It is a country whose abysmal human rights record has consistently come under fire from activists around the world, and now Saudi Arabia has reportedly executed by firing squad seven men convicted of robbery. Typically, the country executes by beheading, but this particular case was unusual, as initially, Saudi officials planned to execute one of the men by crucifixion and forgo beheading for the firing squad all together.
The executions took place in Abha, a city in the southern region of Asir, the Saudi Press Agency said. A resident who witnessed the execution said the seven were shot dead by a firing squad, a first in the kingdom, the AP reports. Another AP report earlier in the day, however, provided a conflicting account, saying the men had in fact been beheaded. The most recent reports maintain that the men met the firing squad.
The man who was slated for the three-day-long crucifixion Sarhan al Mashayeh, was sentenced to death for his role in a 23-member-strong crime ring that robbed jewelry stores in 2004 and 2005. The other six, meanwhile, were to be executed by the newly-shariah-approved method of firing squad.
Firing squads were recently approved by a leading Saudi cleric supposedly on the grounds that it is quicker and more efficient than the traditional method of beheading. Reports indicate that the real reason, however, is that there seems to be a lack of skilled swordsmen in the kingdom. That did not seem to stop Saudi officials from executing the seven men by their typical method.
While one man may have escaped crucifixion this time, it is still a common practice in Saudi Arabia. Several people were reported crucified in the country last year, the AP reports, drawing scorn from human rights groups. In 2009, Amnesty International condemned crucifixion as "the ultimate form of cruel, inhuman and degrading punishment."
The Kingdom's penchant for the age-old and barbaric practice of crucifixion seems to fly in the face of what Sheikh Ali Al-Hakami, member of the Senior Board of Ulema, told the Saudi Gazette recently -- that death by firing squad is shariah-compliant because it is painless.
“That’s why beheading by sword is the best way to achieve the purpose of punishment in Islam because it does not cause any torture,” Al-Hakami said.

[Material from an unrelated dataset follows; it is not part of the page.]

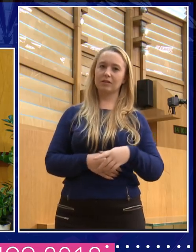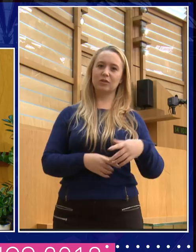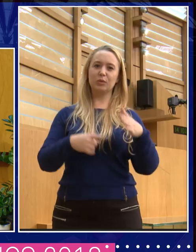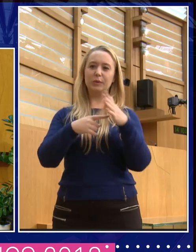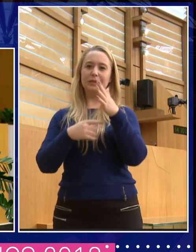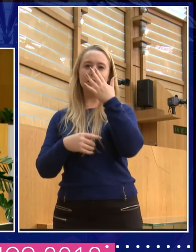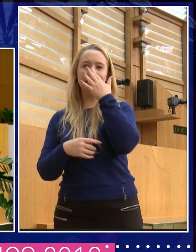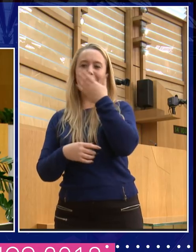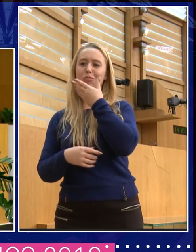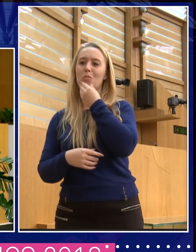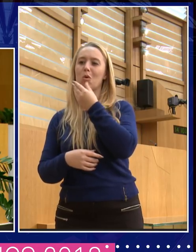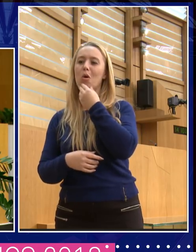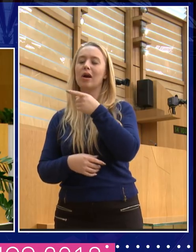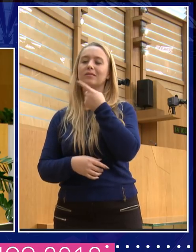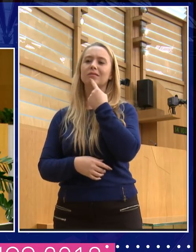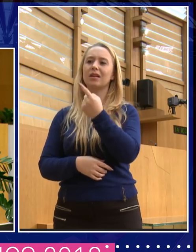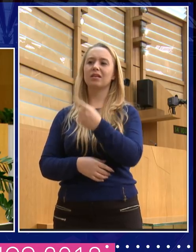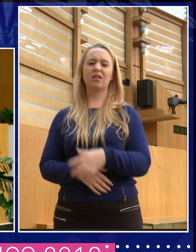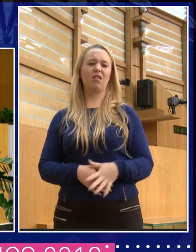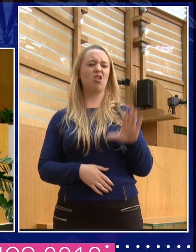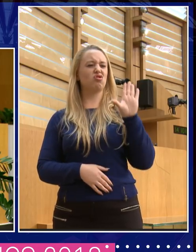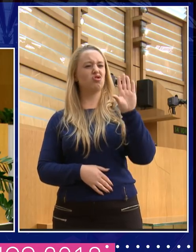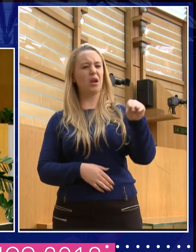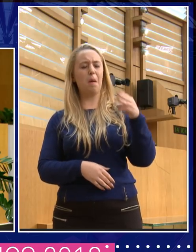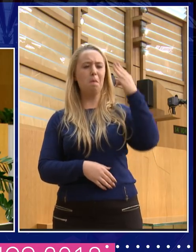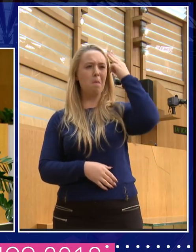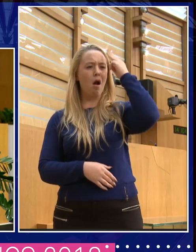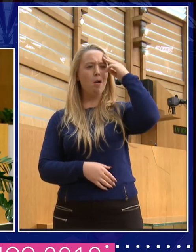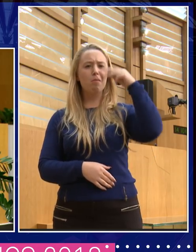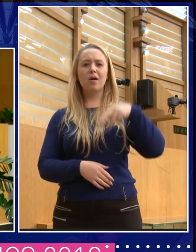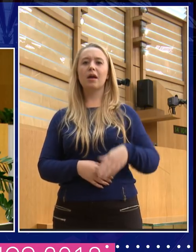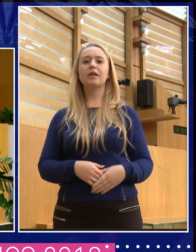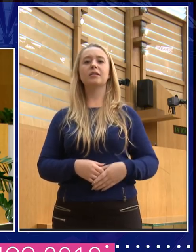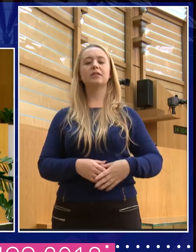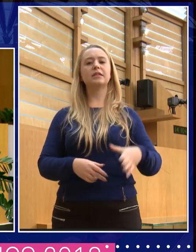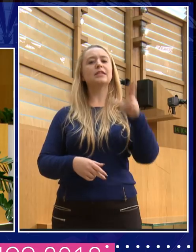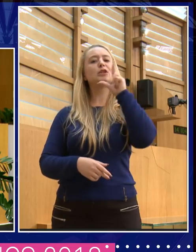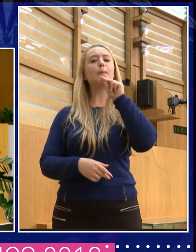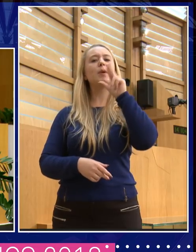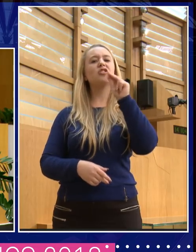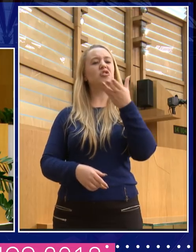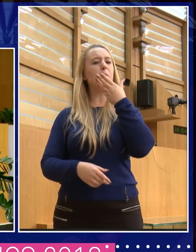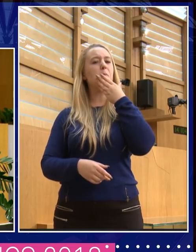says, shut up mother, speech is man's business, go back to your room.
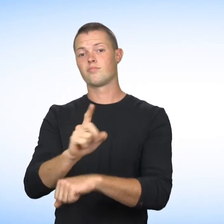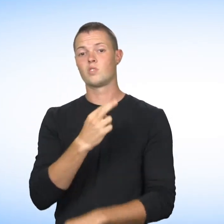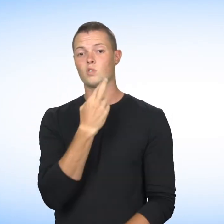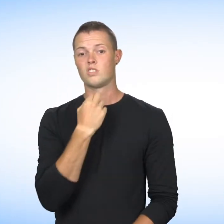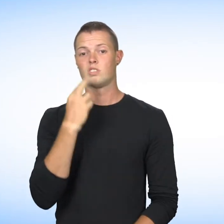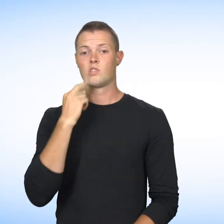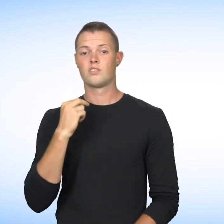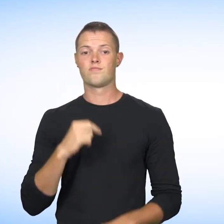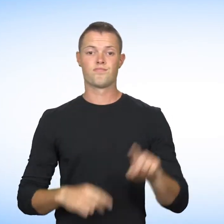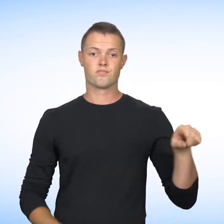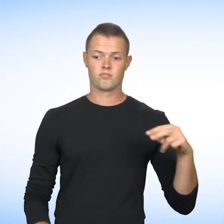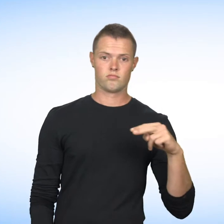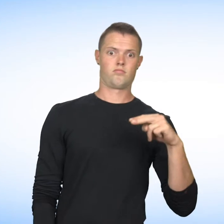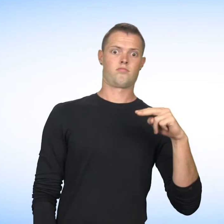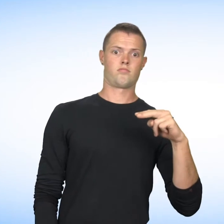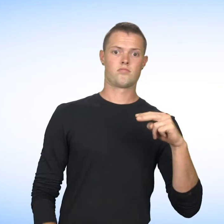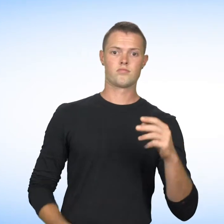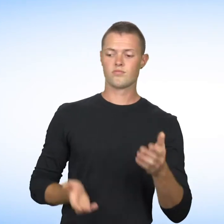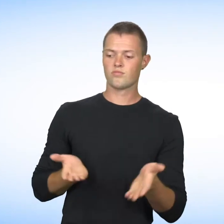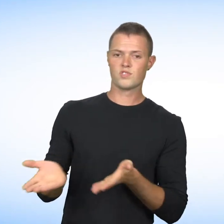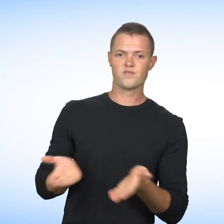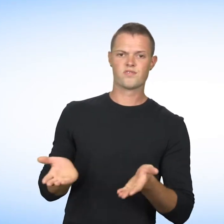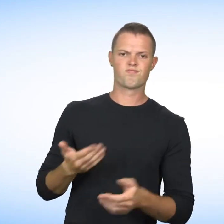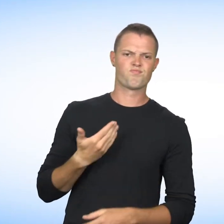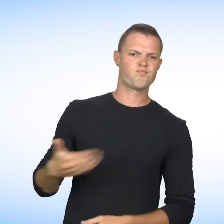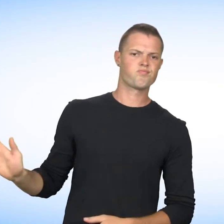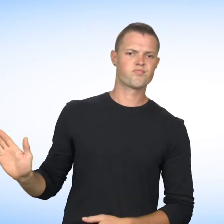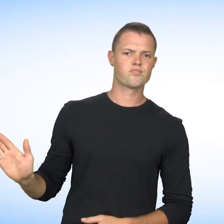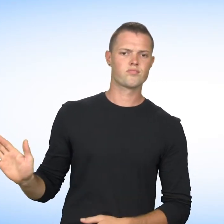restaurant personnel cannot give poor service because you are black.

One might find the cleric's reasoning about a quick and painless death to be incongruent with the equally shariah-compliant mode of crucifixion, but, as Islamic scholar Dr. Andrew Bostom, author of the book, "Sharia versus Freedom," points out, crucifixion is completely congruent with the Quran.
Quran verse 5:33 states:
This is the recompense of those who fight against God and His Messenger, and hasten about the earth, to do corruption there: they shall be slaughtered, or crucified, or their hands and feet shall alternately be struck off; or they shall be banished from the land. That is a degradation for them in this world; and in the world to come awaits them a mighty chastisement
One of the men executed, Nasser Al Qahtani, once told the AP that he was a juvenile at the time of the arrest and that he and the other men were forced to confess following torture.
Robbery is considered capital offense in Saudi Arabia and, clearly, punishable by death by various modes that now include the firing squad. And the methods indeed range from the "quick and painless," to the long and painful.